🤖 AI Summary
This work addresses the critical bimanual coordination skill of “self-handover”—a seamless transfer of an object between a person’s own hands—whose structural understanding remains underexplored despite its importance in complex manipulation tasks such as cooking. To bridge this gap, we introduce the first systematic taxonomy of self-handover, manually annotated from over 12 hours of real-world cooking videos involving 21 participants. We propose a forward-looking dual-hand coordination model that challenges the conventional view of self-handover as merely passive transition, instead framing it as an active, anticipatory process. Integrating multimodal behavioral analysis with vision-language models (VLMs), our approach achieves high-accuracy recognition of self-handover action types.
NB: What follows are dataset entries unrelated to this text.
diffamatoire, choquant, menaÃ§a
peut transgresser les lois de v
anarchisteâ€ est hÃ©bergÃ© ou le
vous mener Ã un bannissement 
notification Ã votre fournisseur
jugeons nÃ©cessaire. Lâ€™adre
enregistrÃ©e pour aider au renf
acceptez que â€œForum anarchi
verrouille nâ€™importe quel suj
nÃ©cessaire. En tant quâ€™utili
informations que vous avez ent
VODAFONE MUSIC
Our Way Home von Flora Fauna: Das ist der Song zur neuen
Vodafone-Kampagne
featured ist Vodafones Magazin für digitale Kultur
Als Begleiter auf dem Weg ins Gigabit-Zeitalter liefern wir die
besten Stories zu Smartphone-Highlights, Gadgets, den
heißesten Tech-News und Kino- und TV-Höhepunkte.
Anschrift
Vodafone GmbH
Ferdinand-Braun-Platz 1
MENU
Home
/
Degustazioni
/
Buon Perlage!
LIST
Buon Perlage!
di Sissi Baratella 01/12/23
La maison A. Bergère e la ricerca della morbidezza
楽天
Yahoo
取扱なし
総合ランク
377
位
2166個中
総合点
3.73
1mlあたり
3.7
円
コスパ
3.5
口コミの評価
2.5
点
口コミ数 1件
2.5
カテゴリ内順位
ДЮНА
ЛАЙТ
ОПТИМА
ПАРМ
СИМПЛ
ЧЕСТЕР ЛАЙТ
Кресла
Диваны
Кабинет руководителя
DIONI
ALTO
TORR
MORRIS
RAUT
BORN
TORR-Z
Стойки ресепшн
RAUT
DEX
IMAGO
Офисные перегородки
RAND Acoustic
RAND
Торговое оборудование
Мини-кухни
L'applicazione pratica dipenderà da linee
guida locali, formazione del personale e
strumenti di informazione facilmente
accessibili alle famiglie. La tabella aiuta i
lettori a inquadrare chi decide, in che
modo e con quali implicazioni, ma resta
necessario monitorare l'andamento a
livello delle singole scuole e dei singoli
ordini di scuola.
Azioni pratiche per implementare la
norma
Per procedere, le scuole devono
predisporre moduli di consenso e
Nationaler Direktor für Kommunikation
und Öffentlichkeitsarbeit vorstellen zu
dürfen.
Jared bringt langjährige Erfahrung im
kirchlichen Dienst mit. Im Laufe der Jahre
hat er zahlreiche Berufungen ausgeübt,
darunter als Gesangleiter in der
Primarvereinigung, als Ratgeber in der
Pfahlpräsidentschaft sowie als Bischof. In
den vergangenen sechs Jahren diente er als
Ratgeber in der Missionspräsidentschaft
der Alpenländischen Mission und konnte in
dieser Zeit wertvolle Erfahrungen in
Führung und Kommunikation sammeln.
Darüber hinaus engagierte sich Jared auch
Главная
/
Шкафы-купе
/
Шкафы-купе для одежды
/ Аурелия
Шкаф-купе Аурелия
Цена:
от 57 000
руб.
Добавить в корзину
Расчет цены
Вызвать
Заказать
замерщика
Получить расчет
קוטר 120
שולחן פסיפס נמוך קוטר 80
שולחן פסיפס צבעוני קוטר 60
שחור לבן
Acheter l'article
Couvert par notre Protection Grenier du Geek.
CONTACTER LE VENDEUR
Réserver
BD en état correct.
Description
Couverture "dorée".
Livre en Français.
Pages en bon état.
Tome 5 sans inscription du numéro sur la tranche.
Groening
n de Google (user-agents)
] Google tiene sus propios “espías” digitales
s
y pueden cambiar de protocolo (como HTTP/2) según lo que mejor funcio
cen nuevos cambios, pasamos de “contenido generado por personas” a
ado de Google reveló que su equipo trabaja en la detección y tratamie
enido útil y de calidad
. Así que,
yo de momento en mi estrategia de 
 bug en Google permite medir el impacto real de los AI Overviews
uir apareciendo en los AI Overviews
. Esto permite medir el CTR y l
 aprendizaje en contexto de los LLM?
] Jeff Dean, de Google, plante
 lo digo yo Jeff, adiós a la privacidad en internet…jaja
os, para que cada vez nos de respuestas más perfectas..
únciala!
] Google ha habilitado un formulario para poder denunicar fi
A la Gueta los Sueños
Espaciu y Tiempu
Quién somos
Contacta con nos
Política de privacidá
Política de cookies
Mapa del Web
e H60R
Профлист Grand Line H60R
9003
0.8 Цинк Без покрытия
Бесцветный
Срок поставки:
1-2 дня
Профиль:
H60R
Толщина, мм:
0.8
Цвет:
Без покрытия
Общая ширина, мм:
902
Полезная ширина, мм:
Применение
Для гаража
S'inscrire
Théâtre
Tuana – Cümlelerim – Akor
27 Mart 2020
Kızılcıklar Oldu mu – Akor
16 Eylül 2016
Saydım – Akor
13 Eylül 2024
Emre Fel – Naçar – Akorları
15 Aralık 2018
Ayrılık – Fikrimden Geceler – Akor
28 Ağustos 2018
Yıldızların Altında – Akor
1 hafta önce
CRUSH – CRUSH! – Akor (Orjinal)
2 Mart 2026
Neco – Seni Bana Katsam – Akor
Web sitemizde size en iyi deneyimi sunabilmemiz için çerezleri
The resulting scalable taxonomy and automated recognition paradigm provide both theoretical foundations and practical tools for dexterous bimanual manipulation in robotics.
📝 Abstract
Self-handover, transferring an object between one's own hands, is a common but understudied bimanual action. While it facilitates seamless transitions in complex tasks, the strategies underlying its execution remain largely unexplored. Here, we introduce the first systematic taxonomy of self-handover, derived from manual annotation of over 12 hours of cooking activity performed by 21 participants. Our analysis reveals that self-handover is not merely a passive transition, but a highly coordinated action involving anticipatory adjustments by both hands. As a step toward automated analysis of human manipulation, we further demonstrate the feasibility of classifying self-handover types using a state-of-the-art vision-language model. These findings offer fresh insights into bimanual coordination, underscoring the role of self-handover in enabling smooth task transitions-an ability essential for adaptive dual-arm robotics.